Pensó en él. Habían pasado algunos años desde el primer chispazo; desde la primera vez que se sorprendió a sí misma imaginando algún encuentro ingenuo entre los dos. Antes las cosas eran un poco distintas. Quizá la gracia residía en los días cálidos llenos de secretos y confesiones nunca dichas, en las miradas comprometidas y la indecisión constante. Podría echarle la culpa al tiempo, destructor, asesino, psicópata imparable que deshace y convierte en migajas todas las cosas que entonces le importaban. Podría echarle la culpa a la vida, encargada infalible de trastocar sus planes, de darle la vuelta a las cosas, de enredar las calles de su mapa personal. Y a pesar de que tenía muchas ganas de deshacerse del lastre de la culpa que cargaba año tras año, no lo hizo. En vez de eso siguió llevándolo a la espalda, recordándose una y otra vez que todo podría haber sido diferente, quizá mejor; que el momento acabó y por mucho que intentase reproducirlo era imposible. Estuvo realmente deprimida ese año por eso. Más tarde, cuando las decepciones empezaron a llegar en tropel y se atragantó con la novedad de los celos, soltó un poco de peso por el camino. Entendía que era algo natural y necesario. Las cosas cambian y no tienen por qué volverse mejores. De hecho, la mayoría de las veces no lo hacen.
Eso se dijo en voz baja cuando él la desnudaba con rapidez. Tenía un gran problema con eso que a todos encanta. No conseguía nunca desconectar, concentrarse en los besos, los mordiscos, el sudor, las babas, los suspiros, mierda, esas cosas. Pero estaba bien. Físicamente no era mejor o peor. Todo residía en su mente y en el lazo tan poderoso que había desarrollado con él. Le encantaba, sin más. Incluso lo necesitaba a veces. Y a pesar de que en mitad de las sábanas se cruzasen con ella estos pensamientos tóxicos, lo disfrutaba. No era tanto que se la metiera. No era tanto que se pasase un rato largo comiéndosela o lo que fuese. Ya no.

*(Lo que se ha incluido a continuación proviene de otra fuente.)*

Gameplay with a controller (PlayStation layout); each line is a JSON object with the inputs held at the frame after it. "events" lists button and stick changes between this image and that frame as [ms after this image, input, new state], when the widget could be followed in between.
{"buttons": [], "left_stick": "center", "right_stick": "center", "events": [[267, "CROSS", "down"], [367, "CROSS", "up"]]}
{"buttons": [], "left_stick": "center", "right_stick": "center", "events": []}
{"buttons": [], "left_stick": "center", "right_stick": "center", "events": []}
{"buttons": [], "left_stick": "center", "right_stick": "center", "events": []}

El sexo no era tan importante, nunca lo había sido, y cuando estaba tan cerca de una de las cosas que más le gustaban en el mundo solo podía deleitarse con pequeños detalles. Sabía bien lo que le daba fuerza. Sabía bien qué tipo de cosas necesitaba cuando estaba sola y quería buena compañía. Hablaba de olores, de escucharle contener los gemidos, de sus restregones, de su maldita voz. Cuando se fijaba en estas cosas todo lo demás resultaba casi superficial. En fin, ella sabía que no debería tomarse esas cosas tan en serio, que no deberían afectarle tanto, alterarla, hacerle sentir miedo, preocupación, inseguridad infinita, dudas y pánico, pero era inevitable y, tal vez, en su retorcida mente, ella las hacía inevitables aposta. Su mayor vicio era generar luces negras y vacío para sentirse mal. Él siempre lo supo. Casi nadie lo entendía. Sea como sea, allí estaba tumbada con las piernas abiertas, unos cuantos kilos de carne encima y un olor agradable en su nariz.

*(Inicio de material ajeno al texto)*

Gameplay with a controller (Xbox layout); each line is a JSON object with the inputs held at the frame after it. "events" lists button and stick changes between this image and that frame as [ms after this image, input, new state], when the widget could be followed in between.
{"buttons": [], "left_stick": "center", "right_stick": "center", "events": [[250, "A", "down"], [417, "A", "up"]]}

Realmente no era mejor que antes y se sentía morir cada vez que pensaba en que no había culpables ni soluciones ni asuntos pendientes. Parecía imposible fluir con la naturalidad de los acontecimientos, ya saben, subirse al carro de la vida y dejar pasar los años sin mirar atrás. Y aunque ella se sintiese constantemente perdedora en todos los aspectos de su vida, no lo era. A veces se preguntaba si estaba enamorada; si lo estuvo alguna vez en todos estos años. La respuesta a la segunda pregunta era sí, pero no un sí que hacía referencia a quien debería, sino a un total desconocido por el cual se volvió loca en algún momento de su vida menos gris que los demás. Y con respecto a la primera... quién lo sabe. Ella decía que las personas tan borrachas de sí mismas no pueden querer a nadie como deberían. Es posible.

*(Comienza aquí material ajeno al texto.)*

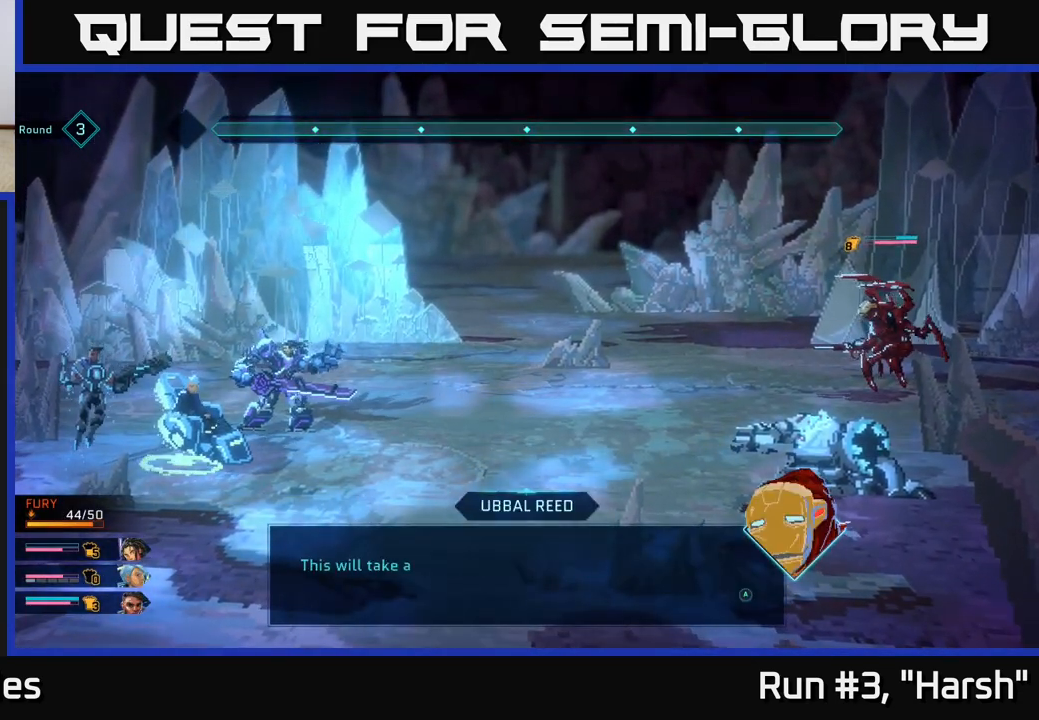
{"buttons": [], "left_stick": "center", "right_stick": "center", "events": [[283, "A", "down"], [467, "A", "up"]]}
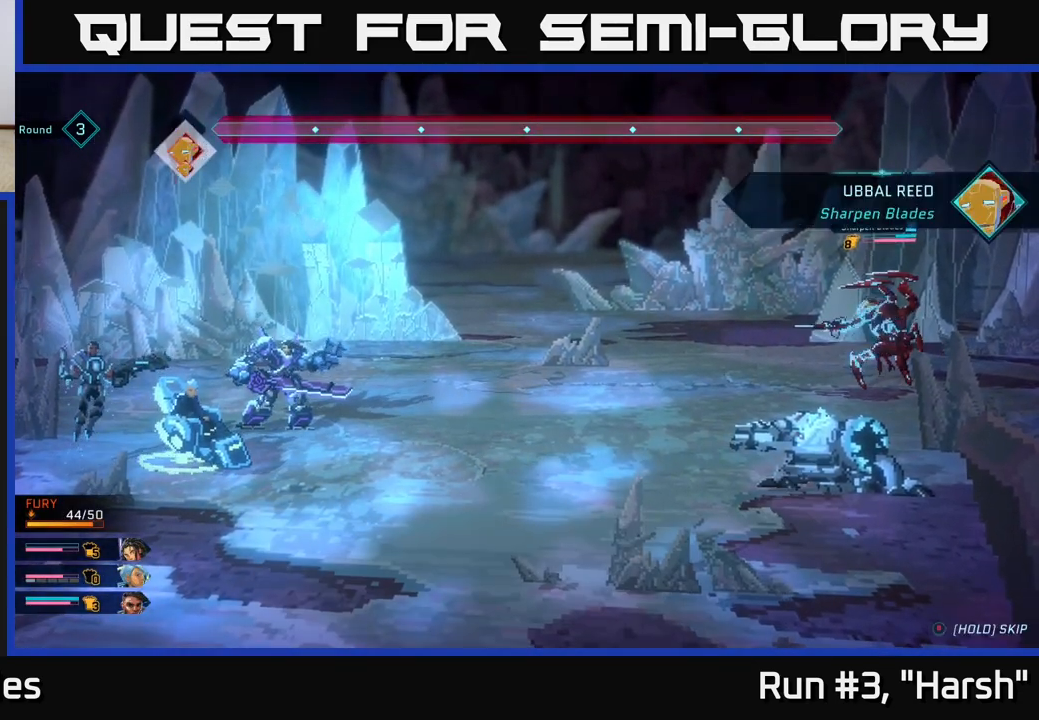
{"buttons": [], "left_stick": "center", "right_stick": "center", "events": []}
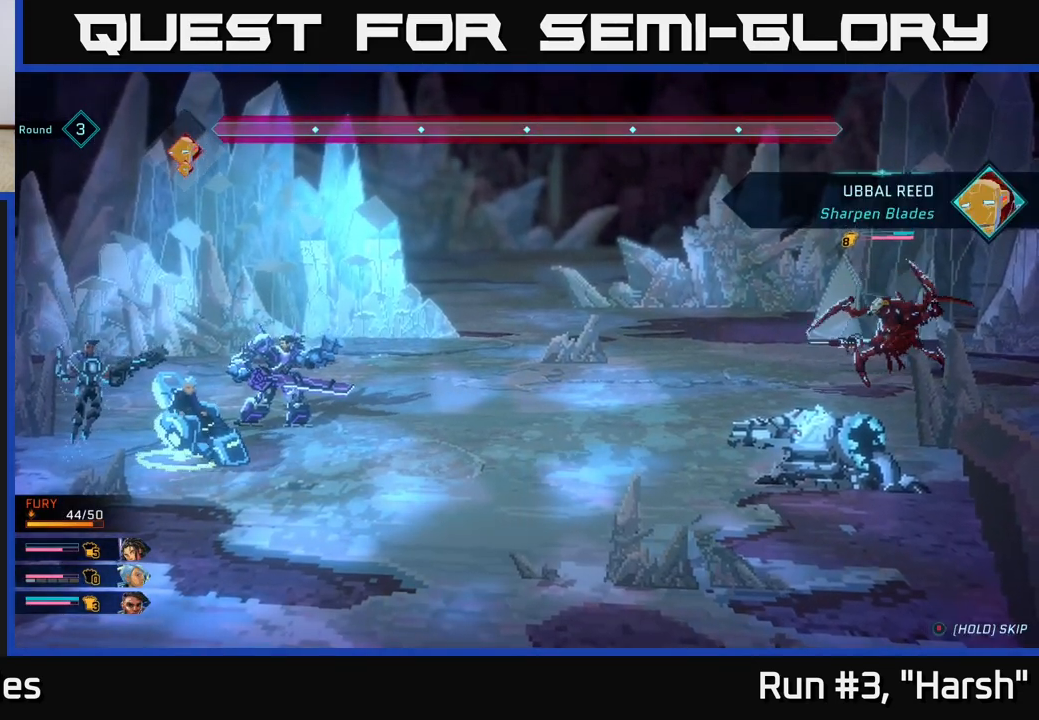
{"buttons": [], "left_stick": "center", "right_stick": "center", "events": []}
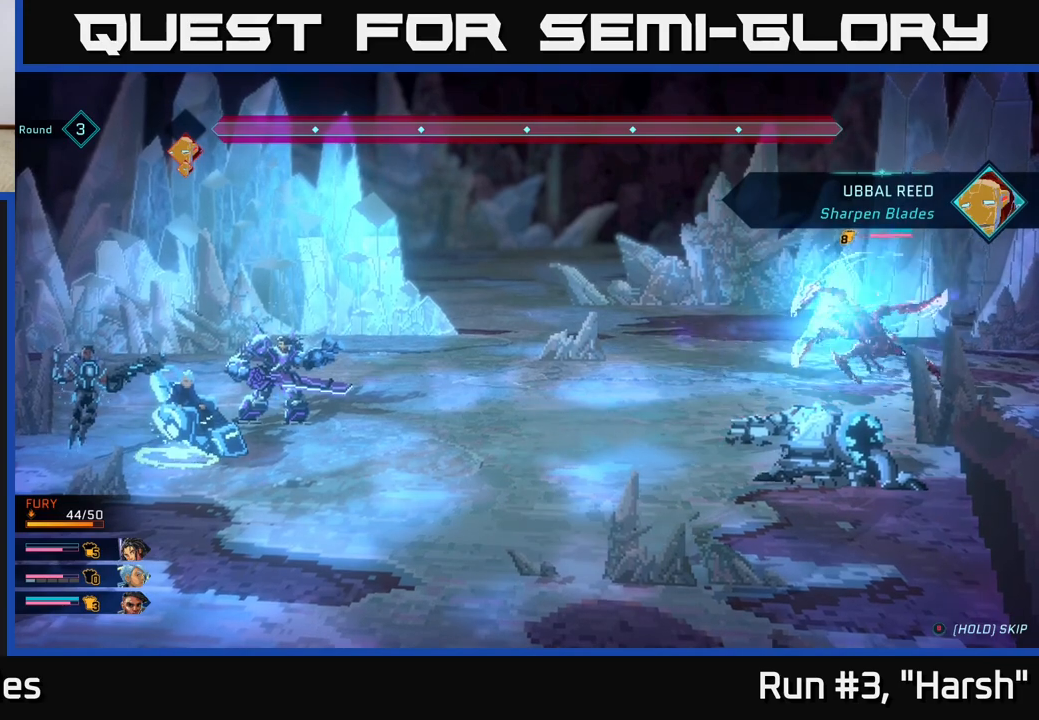
{"buttons": [], "left_stick": "center", "right_stick": "center", "events": []}
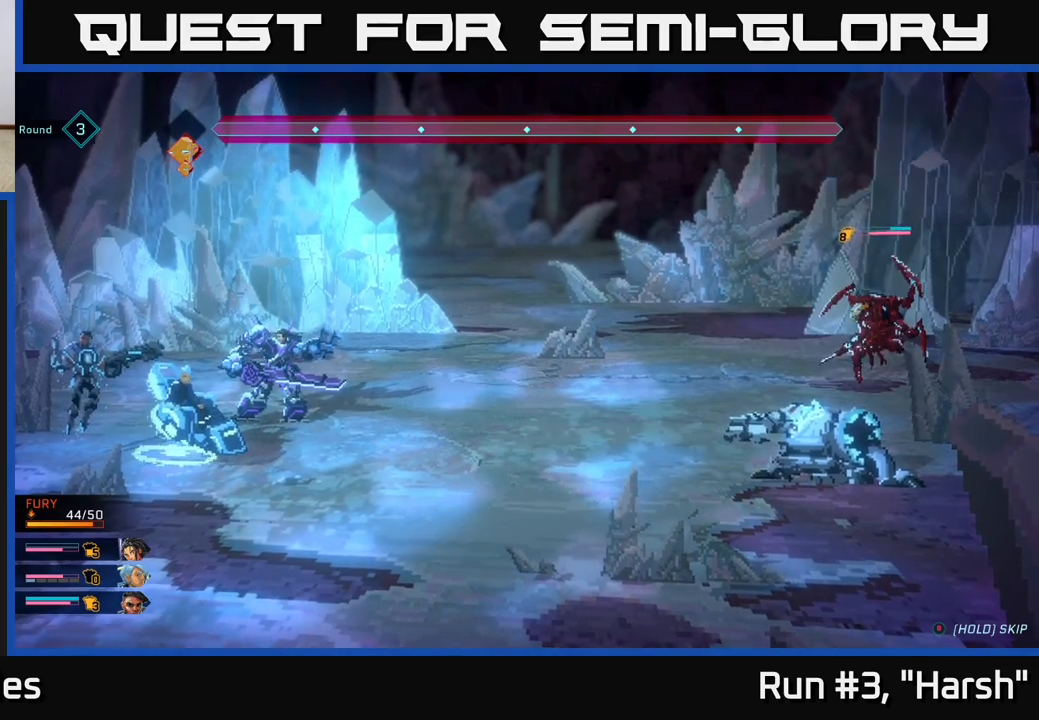
{"buttons": [], "left_stick": "center", "right_stick": "center", "events": []}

Ahora mismo solo sabía algo. Estaba bien metida en la intimidad de él y se sentía a salvo. Tuvo una especie de sensación, algo que la llevó a aquél parque, de noche, en mitad de un gentío que asistía a un concierto al aire libre. Algo que la llevó a ese verano, a esas miradas estúpidas, a esas promesas y a esas destructivas confesiones de amor. Y se sintió bien.